Question

if we say z1 / z2:
z1 - 2√2 ( cos(2π/3)+i sin2π/3))
z2- 2√3 ( cos (π/6)+i sin(π/6))
is the answer √6 / 3 or √6 /3 I?

Answer 1

If you mean:

\(z_1=2\sqrt{2}(\cos \frac{2\pi}{3}+i\sin\frac{2\pi}{3})\) and
\(z_2=2\sqrt{3}(\cos \frac{\pi}{6}+i\sin\frac{\pi}{6})\), then

\(\dfrac{z_1}{z_2}=\dfrac{2\sqrt{2}(\cos \frac{2\pi}{3}+i\sin\frac{2\pi}{3})}{2\sqrt{3}(\cos \frac{\pi}{6}+i\sin\frac{\pi}{6})}=\dfrac{\sqrt{6}(\cos \frac{2\pi}{3}+i\sin\frac{2\pi}{3})}{3(\cos \frac{\pi}{6}+i\sin\frac{\pi}{6})}\).

Now before doing anything algebraic with this number, remember what dividing two complex numbers means geometrically: you have to divide their magnitudes (absolute values, moduli, or whatever you call them...) and subtract their arguments.

We have already divided the moduli: \(|\dfrac{z_1}{z_2}|=\dfrac{\sqrt{6}}{3}\).
Now we have to subtract the arguments.

We see this:

\(\arg(z_1)=\frac{2\pi}{3}=\frac{4\pi}{6}\), \(\arg(z_2)=\frac{\pi}{6}\).

So all you have to do is: \(\arg\left( \dfrac{z_1}{z_2}\right)=\frac{4\pi}{6}-\frac{\pi}{6}=...\)

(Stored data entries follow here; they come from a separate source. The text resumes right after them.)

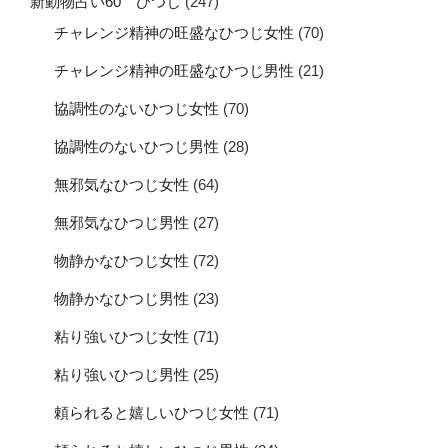
新動物占い60 ひつじ
(247)
チャレンジ精神の旺盛なひつじ女性
(70)
チャレンジ精神の旺盛なひつじ男性
(21)
協調性のないひつじ女性
(70)
協調性のないひつじ男性
(28)
無邪気なひつじ女性
(64)
無邪気なひつじ男性
(27)
物静かなひつじ女性
(72)
物静かなひつじ男性
(23)
粘り強いひつじ女性
(71)
粘り強いひつじ男性
(25)
頼られると嬉しいひつじ女性
(71)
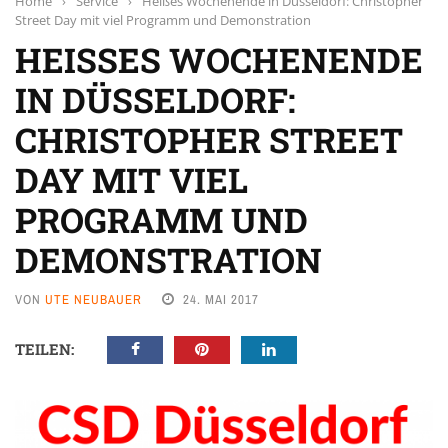
Home
›
Service
›
Heißes Wochenende in Düsseldorf: Christopher
Street Day mit viel Programm und Demonstration
HEISSES WOCHENENDE I
N DÜSSELDORF: C
HRISTOPHER STREET D
AY MIT VIEL P
ROGRAMM UND D
EMONSTRATION
VON
UTE NEUBAUER
24. MAI 2017
TEILEN:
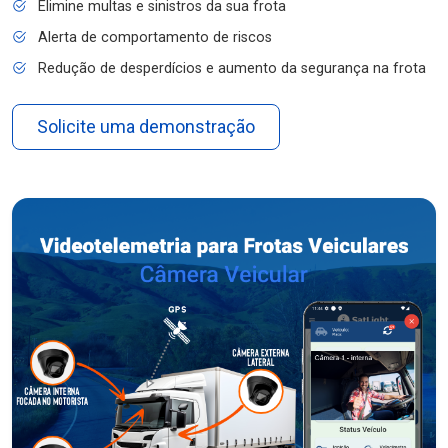
Elimine multas e sinistros da sua frota
Alerta de comportamento de riscos
Redução de desperdícios e aumento da segurança na frota
Solicite uma demonstração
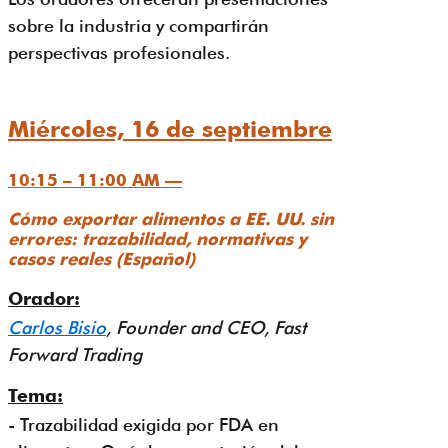
sobre la industria y compartirán
perspectivas profesionales.
Miércoles, 16 de septiembre
10:15 – 11:00 AM —
Cómo exportar alimentos a EE. UU. sin
errores: trazabilidad, normativas y
casos reales (Español)
Orador:
Carlos Bisio
, Founder and CEO, Fast
Forward Trading
Tema:
- Trazabilidad exigida por FDA en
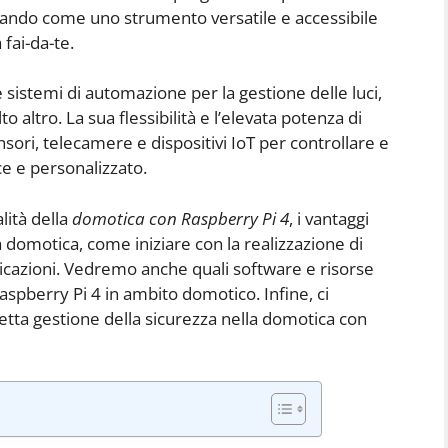
mando come uno strumento versatile e accessibile
 fai-da-te.
e sistemi di automazione per la gestione delle luci,
o altro. La sua flessibilità e l’elevata potenza di
sori, telecamere e dispositivi IoT per controllare e
e e personalizzato.
lità della
domotica con Raspberry Pi 4
, i vantaggi
a domotica, come iniziare con la realizzazione di
licazioni. Vedremo anche quali software e risorse
Raspberry Pi 4 in ambito domotico. Infine, ci
tta gestione della sicurezza nella domotica con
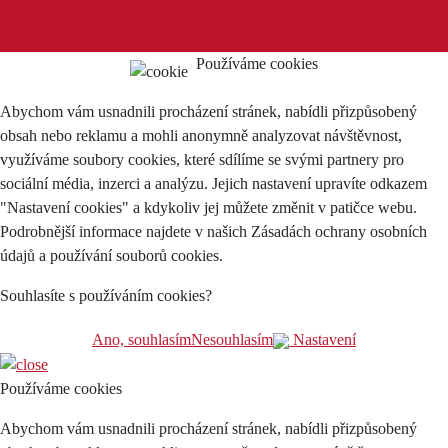
Používáme cookies
Abychom vám usnadnili procházení stránek, nabídli přizpůsobený
obsah nebo reklamu a mohli anonymně analyzovat návštěvnost,
využíváme soubory cookies, které sdílíme se svými partnery pro
sociální média, inzerci a analýzu. Jejich nastavení upravíte odkazem
"Nastavení cookies" a kdykoliv jej můžete změnit v patičce webu.
Podrobnější informace najdete v našich Zásadách ochrany osobních
údajů a používání souborů cookies.
Souhlasíte s používáním cookies?
Ano, souhlasím
Nesouhlasím
Nastavení
Používáme cookies
Abychom vám usnadnili procházení stránek, nabídli přizpůsobený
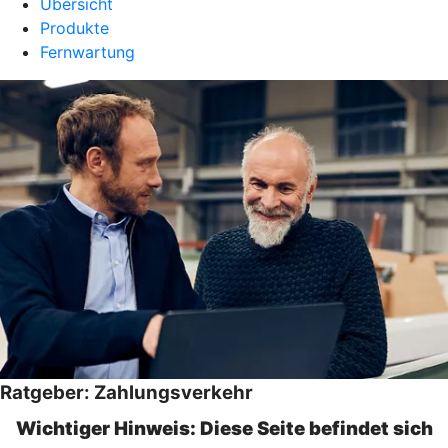
Übersicht
Produkte
Fernwartung
Ratgeber: Zahlungsverkehr
Wichtiger Hinweis: Diese Seite befindet sich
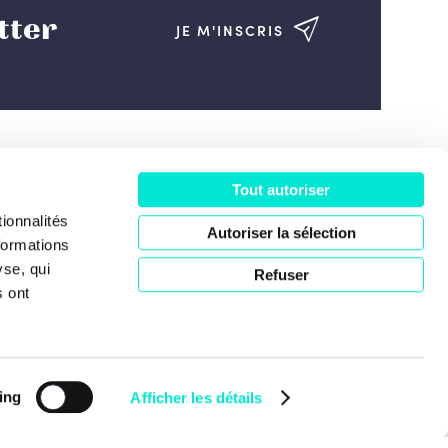
tter
JE M'INSCRIS
Tout autoriser
ociété
ionnalités
Autoriser la sélection
formations
yse, qui
Refuser
s ont
ing
Afficher les détails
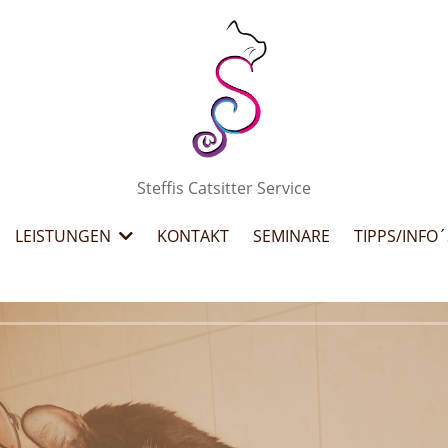
Steffis Catsitter Service
LEISTUNGEN
KONTAKT
SEMINARE
TIPPS/INFO´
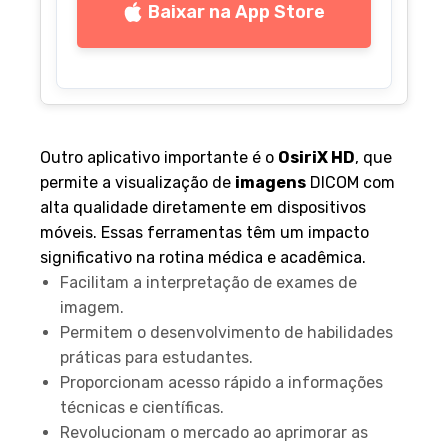
Baixar na App Store
Outro aplicativo importante é o
OsiriX HD
, que
permite a visualização de
imagens
DICOM com
alta qualidade diretamente em dispositivos
móveis. Essas ferramentas têm um impacto
significativo na rotina médica e acadêmica.
Facilitam a interpretação de exames de
imagem.
Permitem o desenvolvimento de habilidades
práticas para estudantes.
Proporcionam acesso rápido a informações
técnicas e científicas.
Revolucionam o mercado ao aprimorar as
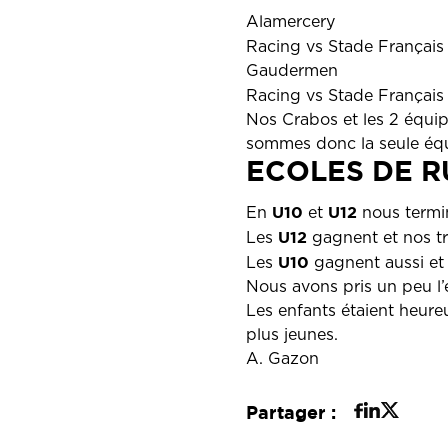
Alamercery
Racing vs Stade Français P
Gaudermen
Racing vs Stade Français 
Nos Crabos et les 2 équip
sommes donc la seule éq
ECOLES DE 
U10
U12
En
et
nous termin
U12
Les
gagnent et nos tr
U10
Les
gagnent aussi et 
Nous avons pris un peu l’e
Les enfants étaient heur
plus jeunes.
A. Gazon
Partager :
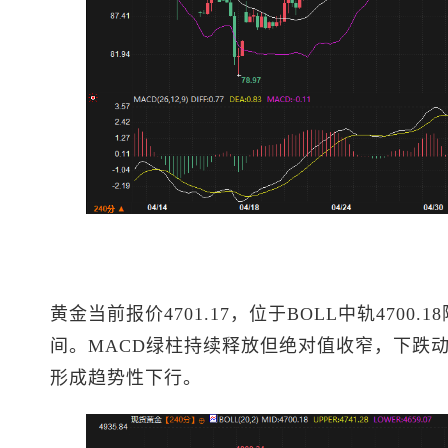
黄金当前报价4701.17，位于BOLL中轨4700.
间。MACD绿柱持续释放但绝对值收窄，下跌
形成趋势性下行。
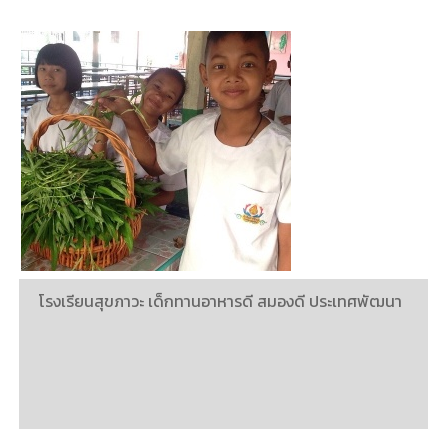
โรงเรียนสุขภาวะ เด็กทานอาหารดี สมองดี ประเทศพัฒนา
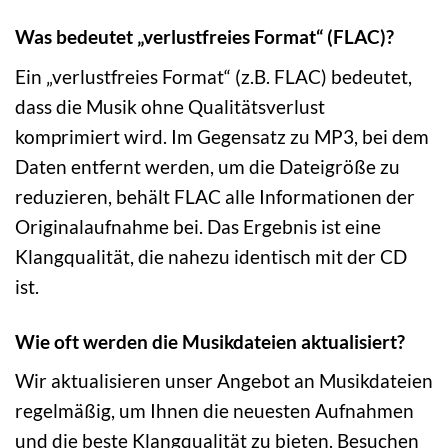
Was bedeutet „verlustfreies Format“ (FLAC)?
Ein „verlustfreies Format“ (z.B. FLAC) bedeutet,
dass die Musik ohne Qualitätsverlust
komprimiert wird. Im Gegensatz zu MP3, bei dem
Daten entfernt werden, um die Dateigröße zu
reduzieren, behält FLAC alle Informationen der
Originalaufnahme bei. Das Ergebnis ist eine
Klangqualität, die nahezu identisch mit der CD
ist.
Wie oft werden die Musikdateien aktualisiert?
Wir aktualisieren unser Angebot an Musikdateien
regelmäßig, um Ihnen die neuesten Aufnahmen
und die beste Klangqualität zu bieten. Besuchen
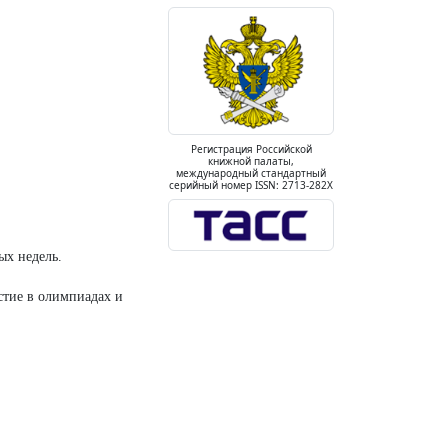
Регистрация Российской
книжной палаты,
международный стандартный
серийный номер ISSN: 2713-282X
ых недель.
стие в олимпиадах и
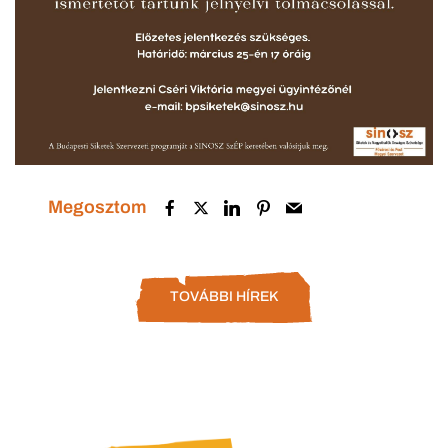
Megosztom
TOVÁBBI HÍREK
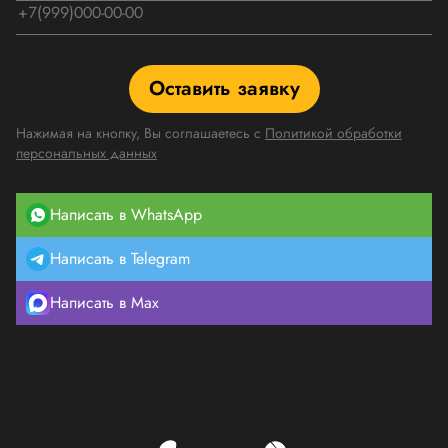
Оставить заявку
Нажимая на кнопку, Вы соглашаетесь с
Политикой обработки
персональных данных
Написать в WhatsApp
Написать в Telegram
Написать в Max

As you can see, the number you are looking for is very simple indeed!
Can you see now what it is?

Answer 2

the answer is then 3π / 6?

Answer 3

The argument of \(\dfrac{z_1}{z_2}\) is 3π/6 = π/2.
That puts is on the imaginary axis. (π/2 = 90 degrees).
Because we've found the magnitude to be \(\frac{\sqrt{6}}{3}\), the answer must be:

\(\frac{\sqrt{6}}{3}i\)

Answer 4

ok so it must have a I !! thanks

Answer 5

YW!